4. Bank of America has also asserted that the PCC preempts plaintiffs' breach of contract claims. The PCC displaces parallel common law claims where: (1) "it supplies a comprehensive remedy"; and (2) where "reliance on the common law would thwart the purposes of the Code." Envtl. Equip. & Serv. Co. v. Wachovia Bank, N.A., 741 F.Supp.2d 705, 712-13 (E.D. Pa. 2010) (citing N.J. Bank, N.A. v. Bradford Sec. Operations, Inc., 690 F.2d 339, 345 (3d Cir. 1982)). The parties have not pointed to any inconsistencies between the contracts and the PCC. In fact, the Telephone Wire Transfer Agreement specifically incorporates the standard of liability set forth in Article 4A of the PCC. Even if they were not consistent, the PCC permits the parties to vary their respective rights and liabilities by express agreement. See 13 Pa. Cons. Stat. Ann. § 4A212. Thus, we conclude that plaintiffs' breach of contract claims are not preempted by the PCC but nonetheless fail on the merits.
5. Count IV was intentionally omitted from the amended complaint.
6. Although the commentary does not have the weight of legislation and thus is not binding, the Pennsylvania Supreme Court has given "substantial weight" to it as "evidencing the intended application" of PCC provisions. In re Bristol Assocs., Inc., 505 F.2d 1056, 1058 n.2 (3d Cir. 1974) (citing Phila.

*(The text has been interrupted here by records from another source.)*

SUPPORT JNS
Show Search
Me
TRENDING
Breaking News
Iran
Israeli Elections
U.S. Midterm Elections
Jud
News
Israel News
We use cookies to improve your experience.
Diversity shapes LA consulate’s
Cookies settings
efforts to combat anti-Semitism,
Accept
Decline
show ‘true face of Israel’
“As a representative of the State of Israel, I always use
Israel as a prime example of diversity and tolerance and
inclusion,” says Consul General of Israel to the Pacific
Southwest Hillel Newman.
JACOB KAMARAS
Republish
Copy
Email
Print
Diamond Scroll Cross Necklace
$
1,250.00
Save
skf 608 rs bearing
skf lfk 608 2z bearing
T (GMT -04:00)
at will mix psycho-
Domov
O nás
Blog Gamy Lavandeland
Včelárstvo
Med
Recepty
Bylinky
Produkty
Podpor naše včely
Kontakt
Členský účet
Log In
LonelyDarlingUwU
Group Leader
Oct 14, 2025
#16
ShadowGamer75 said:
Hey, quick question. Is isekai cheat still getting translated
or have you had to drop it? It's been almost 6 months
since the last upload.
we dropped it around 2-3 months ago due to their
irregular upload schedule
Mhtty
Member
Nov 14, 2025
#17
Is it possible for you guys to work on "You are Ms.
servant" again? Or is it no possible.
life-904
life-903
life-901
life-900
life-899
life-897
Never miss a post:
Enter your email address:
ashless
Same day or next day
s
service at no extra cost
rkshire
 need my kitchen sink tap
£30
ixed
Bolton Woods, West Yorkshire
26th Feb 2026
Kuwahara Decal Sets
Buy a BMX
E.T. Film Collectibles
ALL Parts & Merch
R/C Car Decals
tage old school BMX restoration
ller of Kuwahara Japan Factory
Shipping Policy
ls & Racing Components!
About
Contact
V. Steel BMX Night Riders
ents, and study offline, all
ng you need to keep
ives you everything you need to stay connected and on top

Title Ins., Co. v. Fidelity-Phila. Tr. Co., 212 A.2d 222, 225 (Pa. 1965)); see also Cucchi v. Rollins Protective Servs. Co., 574 A.2d 565, 570-71 (Pa. 1990).
7. Consistent with Pennsylvania law, the Deposit Agreement and Disclosures provides: "Our deposit relationship with you is that of debtor and creditor. This Agreement and the deposit relationship do not create a fiduciary, quasi-fiduciary or special relationship between us. We owe you only a duty of ordinary care."